__YOUR TASK__: Which lines of the data contain the string "week"? Copy every one of them.
____ DATA FOR ANALYSIS
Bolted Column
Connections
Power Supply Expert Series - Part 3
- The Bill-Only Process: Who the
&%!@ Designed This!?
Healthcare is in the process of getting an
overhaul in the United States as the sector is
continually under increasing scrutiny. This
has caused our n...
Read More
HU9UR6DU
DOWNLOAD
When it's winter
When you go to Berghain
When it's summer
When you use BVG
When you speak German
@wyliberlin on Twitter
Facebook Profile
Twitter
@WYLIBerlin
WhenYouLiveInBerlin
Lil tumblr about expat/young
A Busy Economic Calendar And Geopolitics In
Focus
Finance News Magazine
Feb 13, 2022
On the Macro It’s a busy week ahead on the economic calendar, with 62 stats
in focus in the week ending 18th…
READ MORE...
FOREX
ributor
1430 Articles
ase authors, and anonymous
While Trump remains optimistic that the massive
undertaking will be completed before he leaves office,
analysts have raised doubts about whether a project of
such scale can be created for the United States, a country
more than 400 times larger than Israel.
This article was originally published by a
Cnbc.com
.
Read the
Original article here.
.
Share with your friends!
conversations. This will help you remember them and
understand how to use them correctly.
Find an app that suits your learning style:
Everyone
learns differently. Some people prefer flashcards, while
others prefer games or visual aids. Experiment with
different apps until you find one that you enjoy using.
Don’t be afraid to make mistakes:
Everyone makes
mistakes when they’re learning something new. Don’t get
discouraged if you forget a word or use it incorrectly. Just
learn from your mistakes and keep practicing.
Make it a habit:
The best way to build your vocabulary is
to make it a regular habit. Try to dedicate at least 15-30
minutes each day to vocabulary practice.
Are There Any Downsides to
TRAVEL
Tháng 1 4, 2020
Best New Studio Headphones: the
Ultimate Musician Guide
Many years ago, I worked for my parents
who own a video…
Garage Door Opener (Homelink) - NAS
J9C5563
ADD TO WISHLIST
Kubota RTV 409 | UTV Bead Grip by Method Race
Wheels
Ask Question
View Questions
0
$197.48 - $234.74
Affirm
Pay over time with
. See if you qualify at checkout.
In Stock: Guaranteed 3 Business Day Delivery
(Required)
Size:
________
__TASK RESULT__:
On the Macro It’s a busy week ahead on the economic calendar, with 62 stats
in focus in the week ending 18th…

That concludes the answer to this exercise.